= WHAT TO WORK ON =
Would you copy the entries that follow exactly, leaving out every picture?

Stored data

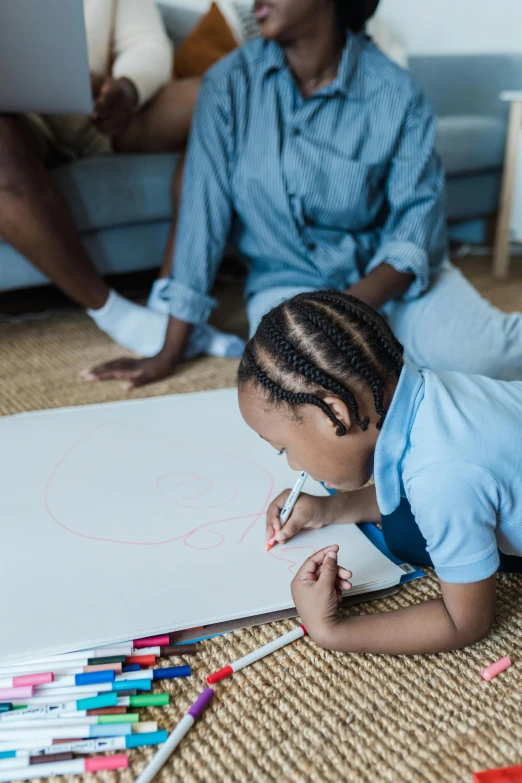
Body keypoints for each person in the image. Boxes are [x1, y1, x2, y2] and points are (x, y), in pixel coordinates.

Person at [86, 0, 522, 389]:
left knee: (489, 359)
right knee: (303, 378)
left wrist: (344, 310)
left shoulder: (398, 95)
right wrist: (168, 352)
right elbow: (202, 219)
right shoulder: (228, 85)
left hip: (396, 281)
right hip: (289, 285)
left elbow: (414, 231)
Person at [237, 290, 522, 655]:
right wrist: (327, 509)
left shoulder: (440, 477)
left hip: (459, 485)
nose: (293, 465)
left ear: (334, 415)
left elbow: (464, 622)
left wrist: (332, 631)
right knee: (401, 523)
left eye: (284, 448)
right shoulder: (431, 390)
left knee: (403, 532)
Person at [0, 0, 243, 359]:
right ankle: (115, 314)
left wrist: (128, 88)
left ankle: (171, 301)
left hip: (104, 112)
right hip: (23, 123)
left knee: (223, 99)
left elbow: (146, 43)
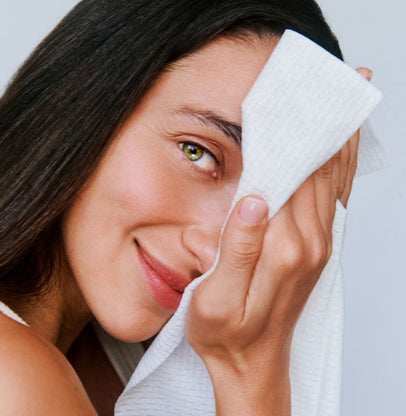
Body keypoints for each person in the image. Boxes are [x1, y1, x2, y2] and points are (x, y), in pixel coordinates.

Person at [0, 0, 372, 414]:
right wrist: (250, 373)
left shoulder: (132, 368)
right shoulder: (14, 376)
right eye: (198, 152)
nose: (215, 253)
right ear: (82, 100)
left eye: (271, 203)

= OUTPUT FOR THIS TASK =
Body keypoints for each person in the image. Boxes are [x1, y1, x2, y2] and points are (x, y), in pixel coordinates.

Person at [86, 0, 522, 389]:
left knee: (489, 359)
right knee: (303, 378)
left wrist: (344, 310)
left shoulder: (398, 95)
right wrist: (168, 352)
right elbow: (202, 219)
right shoulder: (228, 85)
left hip: (396, 281)
right hip: (289, 285)
left elbow: (414, 231)
Person at [237, 290, 522, 655]:
right wrist: (327, 509)
left shoulder: (440, 477)
left hip: (459, 485)
nose: (293, 465)
left ear: (334, 415)
left elbow: (464, 622)
left wrist: (332, 631)
right knee: (401, 523)
left eye: (284, 448)
right shoulder: (431, 390)
left knee: (403, 532)
Person at [0, 0, 243, 359]:
right ankle: (115, 314)
left wrist: (128, 88)
left ankle: (171, 301)
left hip: (104, 112)
right hip: (23, 123)
left knee: (223, 99)
left elbow: (146, 43)
Body keypoints for each person in the image. Boxes are [x1, y1, x2, y2] and points are (x, y), in pixel coordinates.

Person at [0, 0, 372, 414]:
right wrist: (250, 373)
left shoulder: (132, 368)
right shoulder: (14, 376)
right eye: (198, 152)
nose: (215, 253)
right ear: (82, 100)
left eye: (271, 203)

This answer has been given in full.